DATASET EXCERPTS

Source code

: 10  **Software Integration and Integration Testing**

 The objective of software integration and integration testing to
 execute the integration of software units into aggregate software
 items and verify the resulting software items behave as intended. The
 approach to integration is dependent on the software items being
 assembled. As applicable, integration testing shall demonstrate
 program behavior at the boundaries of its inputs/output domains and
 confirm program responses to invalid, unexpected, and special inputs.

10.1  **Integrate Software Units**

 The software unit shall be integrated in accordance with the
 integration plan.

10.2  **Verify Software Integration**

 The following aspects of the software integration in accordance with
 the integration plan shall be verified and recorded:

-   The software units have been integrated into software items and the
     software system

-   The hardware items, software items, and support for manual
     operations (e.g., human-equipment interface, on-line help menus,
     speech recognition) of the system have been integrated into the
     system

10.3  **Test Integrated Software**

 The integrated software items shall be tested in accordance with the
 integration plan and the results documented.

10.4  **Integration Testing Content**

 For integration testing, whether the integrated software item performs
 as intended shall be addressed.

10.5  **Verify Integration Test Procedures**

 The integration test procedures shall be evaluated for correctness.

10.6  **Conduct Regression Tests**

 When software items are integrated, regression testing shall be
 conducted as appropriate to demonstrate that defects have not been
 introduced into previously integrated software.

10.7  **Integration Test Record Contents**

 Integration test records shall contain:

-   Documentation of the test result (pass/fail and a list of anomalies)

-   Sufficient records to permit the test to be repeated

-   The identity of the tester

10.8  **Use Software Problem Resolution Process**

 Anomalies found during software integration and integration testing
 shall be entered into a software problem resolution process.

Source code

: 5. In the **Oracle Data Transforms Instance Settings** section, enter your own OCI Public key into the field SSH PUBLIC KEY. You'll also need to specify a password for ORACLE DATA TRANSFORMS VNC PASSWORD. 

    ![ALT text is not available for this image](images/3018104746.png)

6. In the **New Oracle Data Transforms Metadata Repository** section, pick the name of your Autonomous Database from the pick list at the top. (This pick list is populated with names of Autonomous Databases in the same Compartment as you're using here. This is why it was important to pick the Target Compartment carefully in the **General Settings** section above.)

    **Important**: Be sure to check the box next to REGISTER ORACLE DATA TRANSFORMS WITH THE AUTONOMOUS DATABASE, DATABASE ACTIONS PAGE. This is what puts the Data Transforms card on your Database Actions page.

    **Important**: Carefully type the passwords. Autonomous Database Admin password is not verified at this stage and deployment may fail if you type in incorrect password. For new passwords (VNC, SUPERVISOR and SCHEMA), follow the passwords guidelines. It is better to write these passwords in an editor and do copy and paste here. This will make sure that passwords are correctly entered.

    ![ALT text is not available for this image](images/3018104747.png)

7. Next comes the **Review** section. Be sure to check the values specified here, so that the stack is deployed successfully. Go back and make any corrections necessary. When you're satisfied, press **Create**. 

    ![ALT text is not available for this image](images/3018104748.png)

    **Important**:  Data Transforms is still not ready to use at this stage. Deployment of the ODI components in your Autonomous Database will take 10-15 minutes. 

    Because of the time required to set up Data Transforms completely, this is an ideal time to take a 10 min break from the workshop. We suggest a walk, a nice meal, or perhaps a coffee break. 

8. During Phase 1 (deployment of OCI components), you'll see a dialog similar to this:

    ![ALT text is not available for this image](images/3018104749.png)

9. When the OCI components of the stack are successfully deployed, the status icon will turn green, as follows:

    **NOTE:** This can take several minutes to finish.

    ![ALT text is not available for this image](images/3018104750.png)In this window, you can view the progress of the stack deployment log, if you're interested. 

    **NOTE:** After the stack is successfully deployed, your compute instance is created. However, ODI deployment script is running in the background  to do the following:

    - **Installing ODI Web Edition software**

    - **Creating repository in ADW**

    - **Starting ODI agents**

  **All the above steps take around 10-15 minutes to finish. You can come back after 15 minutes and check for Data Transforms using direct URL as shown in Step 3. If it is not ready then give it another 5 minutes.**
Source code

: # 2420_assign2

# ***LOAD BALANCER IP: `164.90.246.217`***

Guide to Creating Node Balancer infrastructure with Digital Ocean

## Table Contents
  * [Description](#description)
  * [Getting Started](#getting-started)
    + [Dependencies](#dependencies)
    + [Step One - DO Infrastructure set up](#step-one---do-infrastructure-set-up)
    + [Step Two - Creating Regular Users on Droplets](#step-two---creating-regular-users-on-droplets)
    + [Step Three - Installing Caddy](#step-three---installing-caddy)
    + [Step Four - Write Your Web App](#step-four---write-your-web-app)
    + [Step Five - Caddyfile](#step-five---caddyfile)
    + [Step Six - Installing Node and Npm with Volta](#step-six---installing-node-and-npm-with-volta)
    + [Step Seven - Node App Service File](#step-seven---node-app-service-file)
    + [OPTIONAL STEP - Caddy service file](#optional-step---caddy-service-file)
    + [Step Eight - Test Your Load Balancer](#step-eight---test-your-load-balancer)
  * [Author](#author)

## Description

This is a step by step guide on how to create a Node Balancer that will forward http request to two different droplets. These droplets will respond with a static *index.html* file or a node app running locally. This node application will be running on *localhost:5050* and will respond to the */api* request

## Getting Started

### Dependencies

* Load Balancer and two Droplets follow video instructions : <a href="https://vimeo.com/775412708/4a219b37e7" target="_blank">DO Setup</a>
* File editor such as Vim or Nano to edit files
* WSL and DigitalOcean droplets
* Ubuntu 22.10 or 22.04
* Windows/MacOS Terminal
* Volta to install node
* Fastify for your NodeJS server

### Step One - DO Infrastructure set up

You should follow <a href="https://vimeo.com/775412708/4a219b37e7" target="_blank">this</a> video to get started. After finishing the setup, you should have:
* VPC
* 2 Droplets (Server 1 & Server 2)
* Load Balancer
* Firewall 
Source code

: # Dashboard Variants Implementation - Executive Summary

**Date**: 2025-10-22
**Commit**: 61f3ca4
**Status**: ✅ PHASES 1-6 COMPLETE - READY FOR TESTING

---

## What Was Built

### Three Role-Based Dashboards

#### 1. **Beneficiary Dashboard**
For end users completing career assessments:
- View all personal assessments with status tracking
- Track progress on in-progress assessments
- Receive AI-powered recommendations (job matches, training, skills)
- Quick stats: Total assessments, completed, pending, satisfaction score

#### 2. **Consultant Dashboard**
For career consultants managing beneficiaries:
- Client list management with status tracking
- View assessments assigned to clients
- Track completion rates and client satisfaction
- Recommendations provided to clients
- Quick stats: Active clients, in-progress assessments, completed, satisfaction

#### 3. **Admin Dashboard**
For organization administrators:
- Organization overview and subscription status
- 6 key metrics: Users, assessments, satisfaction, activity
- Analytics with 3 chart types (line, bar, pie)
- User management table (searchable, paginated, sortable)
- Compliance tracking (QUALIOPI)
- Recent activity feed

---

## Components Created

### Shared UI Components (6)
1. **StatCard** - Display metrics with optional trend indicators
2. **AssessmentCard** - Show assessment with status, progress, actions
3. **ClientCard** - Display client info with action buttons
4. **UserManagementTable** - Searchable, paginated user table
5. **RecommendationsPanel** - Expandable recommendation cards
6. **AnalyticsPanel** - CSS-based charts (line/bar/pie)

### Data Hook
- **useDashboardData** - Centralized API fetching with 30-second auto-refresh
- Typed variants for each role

TASK REQUIREMENTS
An exact, complete copy of the lines above from the one with "Your Web App](#step-four---write-your-web-app)" through the one with "You should follow" is the whole answer.

EXPECTED ANSWER
    + [Step Four - Write Your Web App](#step-four---write-your-web-app)
    + [Step Five - Caddyfile](#step-five---caddyfile)
    + [Step Six - Installing Node and Npm with Volta](#step-six---installing-node-and-npm-with-volta)
    + [Step Seven - Node App Service File](#step-seven---node-app-service-file)
    + [OPTIONAL STEP - Caddy service file](#optional-step---caddy-service-file)
    + [Step Eight - Test Your Load Balancer](#step-eight---test-your-load-balancer)
  * [Author](#author)

## Description

This is a step by step guide on how to create a Node Balancer that will forward http request to two different droplets. These droplets will respond with a static *index.html* file or a node app running locally. This node application will be running on *localhost:5050* and will respond to the */api* request

## Getting Started

### Dependencies

* Load Balancer and two Droplets follow video instructions : <a href="https://vimeo.com/775412708/4a219b37e7" target="_blank">DO Setup</a>
* File editor such as Vim or Nano to edit files
* WSL and DigitalOcean droplets
* Ubuntu 22.10 or 22.04
* Windows/MacOS Terminal
* Volta to install node
* Fastify for your NodeJS server

### Step One - DO Infrastructure set up

You should follow <a href="https://vimeo.com/775412708/4a219b37e7" target="_blank">this</a> video to get started. After finishing the setup, you should have:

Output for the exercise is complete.